===== Source data =====
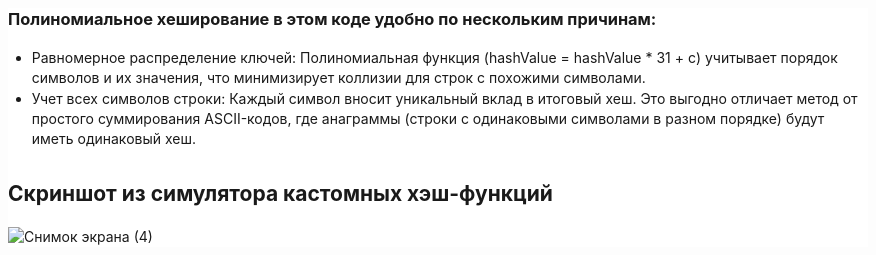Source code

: ### Полиномиальное хеширование в этом коде удобно по нескольким причинам:
* Равномерное распределение ключей:
Полиномиальная функция (hashValue = hashValue * 31 + c) учитывает порядок символов и их значения, что минимизирует коллизии для строк с похожими символами.
* Учет всех символов строки:
Каждый символ вносит уникальный вклад в итоговый хеш. Это выгодно отличает метод от простого суммирования ASCII-кодов, где анаграммы (строки с одинаковыми символами в разном порядке) будут иметь одинаковый хеш.
## Скриншот из симулятора кастомных хэш-функций
![Снимок экрана (4)](https://github.com/user-attachments/assets/13e5ba54-f14a-4da3-b902-b2a398b3343b)

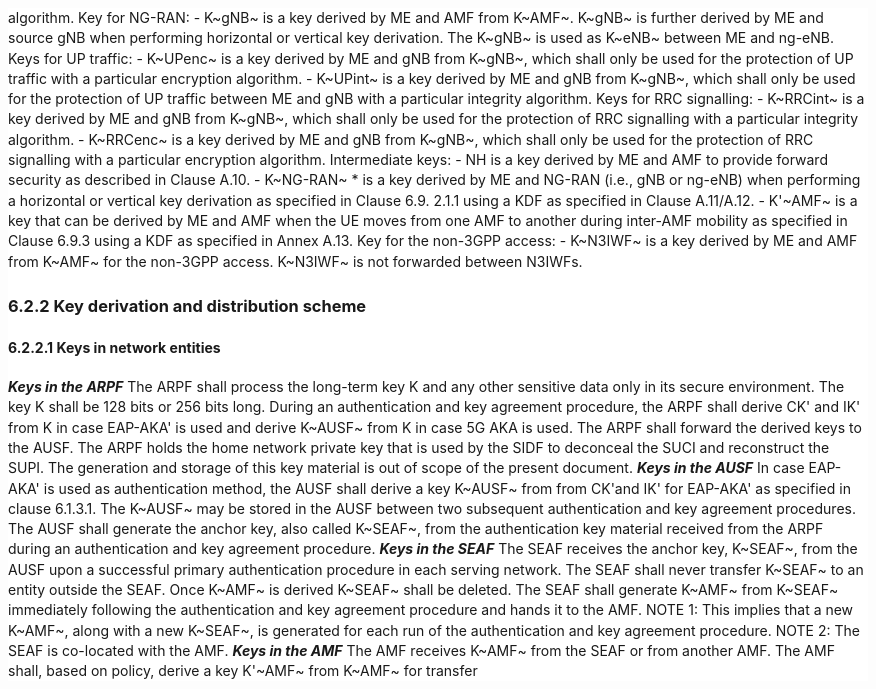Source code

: algorithm.
Key for NG-RAN:
\- K~gNB~ is a key derived by ME and AMF from K~AMF~. K~gNB~ is further
derived by ME and source gNB when performing horizontal or vertical key
derivation. The K~gNB~ is used as K~eNB~ between ME and ng-eNB.
Keys for UP traffic:
\- K~UPenc~ is a key derived by ME and gNB from K~gNB~, which shall only be
used for the protection of UP traffic with a particular encryption algorithm.
\- K~UPint~ is a key derived by ME and gNB from K~gNB~, which shall only be
used for the protection of UP traffic between ME and gNB with a particular
integrity algorithm.
Keys for RRC signalling:
\- K~RRCint~ is a key derived by ME and gNB from K~gNB~, which shall only be
used for the protection of RRC signalling with a particular integrity
algorithm.
\- K~RRCenc~ is a key derived by ME and gNB from K~gNB~, which shall only be
used for the protection of RRC signalling with a particular encryption
algorithm.
Intermediate keys:
\- NH is a key derived by ME and AMF to provide forward security as described
in Clause A.10.
\- K~NG-RAN~ * is a key derived by ME and NG-RAN (i.e., gNB or ng-eNB) when
performing a horizontal or vertical key derivation as specified in Clause 6.9.
2.1.1 using a KDF as specified in Clause A.11/A.12.
\- K\'~AMF~ is a key that can be derived by ME and AMF when the UE moves from
one AMF to another during inter-AMF mobility as specified in Clause 6.9.3
using a KDF as specified in Annex A.13.
Key for the non-3GPP access:
\- K~N3IWF~ is a key derived by ME and AMF from K~AMF~ for the non-3GPP
access. K~N3IWF~ is not forwarded between N3IWFs.
### 6.2.2 Key derivation and distribution scheme
#### 6.2.2.1 Keys in network entities
**_Keys in the ARPF_**
The ARPF shall process the long-term key K and any other sensitive data only
in its secure environment. The key K shall be 128 bits or 256 bits long.
During an authentication and key agreement procedure, the ARPF shall derive
CK\' and IK\' from K in case EAP-AKA\' is used and derive K~AUSF~ from K in
case 5G AKA is used. The ARPF shall forward the derived keys to the AUSF.
The ARPF holds the home network private key that is used by the SIDF to
deconceal the SUCI and reconstruct the SUPI. The generation and storage of
this key material is out of scope of the present document.
**_Keys in the AUSF_**
In case EAP-AKA\' is used as authentication method, the AUSF shall derive a
key K~AUSF~ from from CK\'and IK\' for EAP-AKA\' as specified in clause
6.1.3.1. The K~AUSF~ may be stored in the AUSF between two subsequent
authentication and key agreement procedures.
The AUSF shall generate the anchor key, also called K~SEAF~, from the
authentication key material received from the ARPF during an authentication
and key agreement procedure.
**_Keys in the SEAF_**
The SEAF receives the anchor key, K~SEAF~, from the AUSF upon a successful
primary authentication procedure in each serving network.
The SEAF shall never transfer K~SEAF~ to an entity outside the SEAF. Once
K~AMF~ is derived K~SEAF~ shall be deleted.
The SEAF shall generate K~AMF~ from K~SEAF~ immediately following the
authentication and key agreement procedure and hands it to the AMF.
NOTE 1: This implies that a new K~AMF~, along with a new K~SEAF~, is generated
for each run of the authentication and key agreement procedure.
NOTE 2: The SEAF is co-located with the AMF.
**_Keys in the AMF_**
The AMF receives K~AMF~ from the SEAF or from another AMF.
The AMF shall, based on policy, derive a key K\'~AMF~ from K~AMF~ for transfer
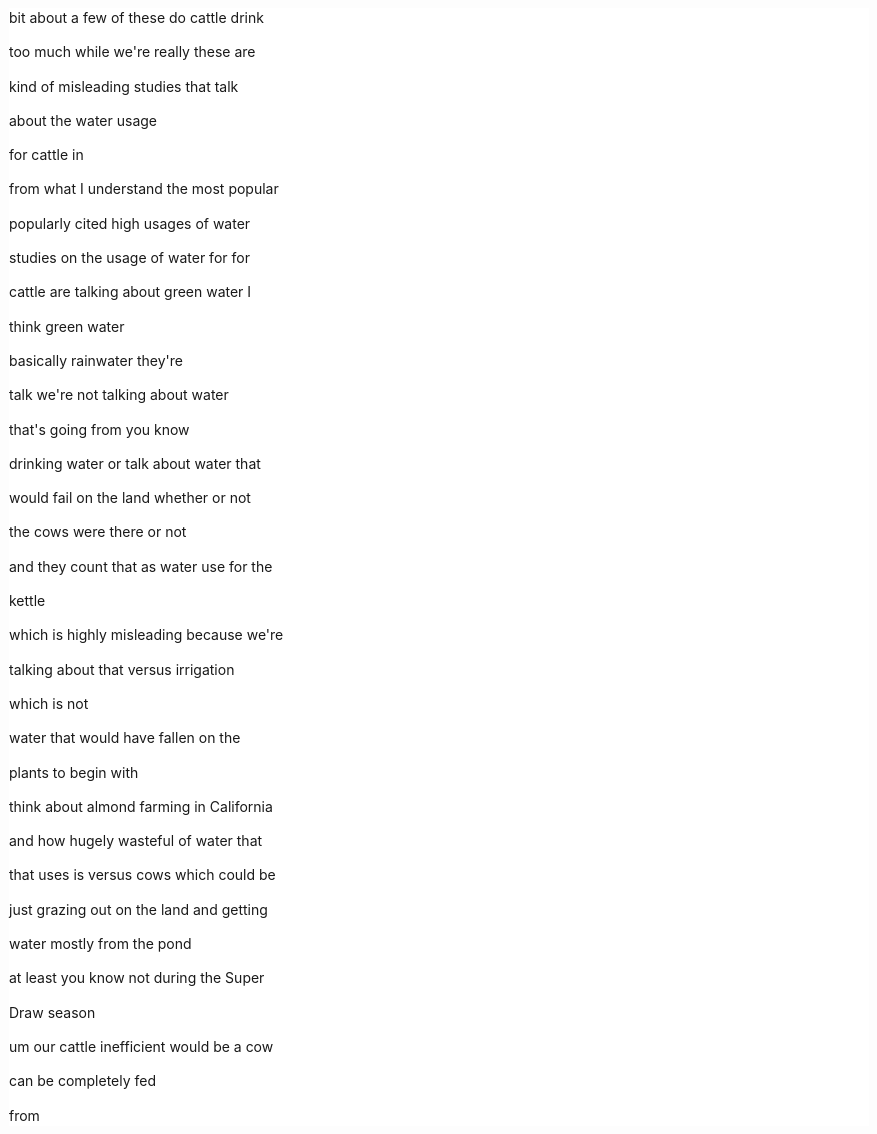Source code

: bit about a few of these do cattle drink

too much while we&#39;re really these are

kind of misleading studies that talk

about the water usage

for cattle in

from what I understand the most popular

popularly cited high usages of water

studies on the usage of water for for

cattle are talking about green water I

think green water

basically rainwater they&#39;re

talk we&#39;re not talking about water

that&#39;s going from you know

drinking water or talk about water that

would fail on the land whether or not

the cows were there or not

and they count that as water use for the

kettle

which is highly misleading because we&#39;re

talking about that versus irrigation

which is not

water that would have fallen on the

plants to begin with

think about almond farming in California

and how hugely wasteful of water that

that uses is versus cows which could be

just grazing out on the land and getting

water mostly from the pond

at least you know not during the Super

Draw season

um our cattle inefficient would be a cow

can be completely fed

from
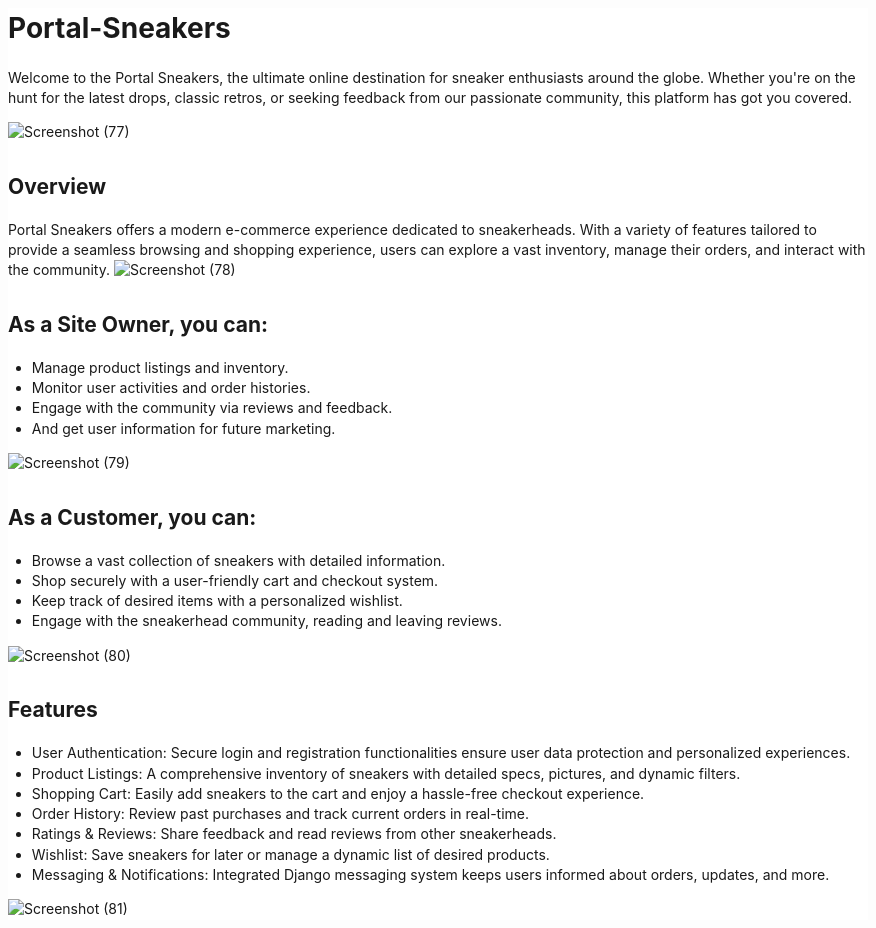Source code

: 
# Portal-Sneakers 


Welcome to the Portal Sneakers, the ultimate online destination for sneaker enthusiasts around the globe. Whether you're on the hunt for the latest drops, classic retros, or seeking feedback from our passionate community, this platform has got you covered.

![Screenshot (77)](https://github.com/Attila-fawal/portal-sneakers/assets/127791713/b641ca81-809e-4ea3-948f-229e9d499e1f)

## Overview
Portal Sneakers offers a modern e-commerce experience dedicated to sneakerheads. With a variety of features tailored to provide a seamless browsing and shopping experience, users can explore a vast inventory, manage their orders, and interact with the community.
![Screenshot (78)](https://github.com/Attila-fawal/portal-sneakers/assets/127791713/badcb2d0-41aa-481e-9706-4f4550b3d9b3)

## As a Site Owner, you can:

- Manage product listings and inventory.
- Monitor user activities and order histories.
- Engage with the community via reviews and feedback.
- And get user information for future marketing.

![Screenshot (79)](https://github.com/Attila-fawal/portal-sneakers/assets/127791713/f6a25263-1f78-4c00-b3f0-fae7623e095a)

## As a Customer, you can:

- Browse a vast collection of sneakers with detailed information.
- Shop securely with a user-friendly cart and checkout system.
- Keep track of desired items with a personalized wishlist.
- Engage with the sneakerhead community, reading and leaving reviews.

![Screenshot (80)](https://github.com/Attila-fawal/portal-sneakers/assets/127791713/a6095148-3ee6-443b-998e-f0a0f5d9e881)


## Features
- User Authentication: Secure login and registration functionalities ensure user data protection and personalized experiences.
- Product Listings: A comprehensive inventory of sneakers with detailed specs, pictures, and dynamic filters.
- Shopping Cart: Easily add sneakers to the cart and enjoy a hassle-free checkout experience.
- Order History: Review past purchases and track current orders in real-time.
- Ratings & Reviews: Share feedback and read reviews from other sneakerheads.
- Wishlist: Save sneakers for later or manage a dynamic list of desired products.
- Messaging & Notifications: Integrated Django messaging system keeps users informed about orders, updates, and more.

![Screenshot (81)](https://github.com/Attila-fawal/portal-sneakers/assets/127791713/60d078e2-3d4a-4d61-9dbe-74ff9298e5a7)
=====
The reply should hold only the lines from the first line of the records above through the line containing "K~gNB~ is further", copied exactly and without pictures.

Response to the task
Source code

: ### Полиномиальное хеширование в этом коде удобно по нескольким причинам:
* Равномерное распределение ключей:
Полиномиальная функция (hashValue = hashValue * 31 + c) учитывает порядок символов и их значения, что минимизирует коллизии для строк с похожими символами.
* Учет всех символов строки:
Каждый символ вносит уникальный вклад в итоговый хеш. Это выгодно отличает метод от простого суммирования ASCII-кодов, где анаграммы (строки с одинаковыми символами в разном порядке) будут иметь одинаковый хеш.
## Скриншот из симулятора кастомных хэш-функций
![Снимок экрана (4)](https://github.com/user-attachments/assets/13e5ba54-f14a-4da3-b902-b2a398b3343b)

Source code

: algorithm.
Key for NG-RAN:
\- K~gNB~ is a key derived by ME and AMF from K~AMF~. K~gNB~ is further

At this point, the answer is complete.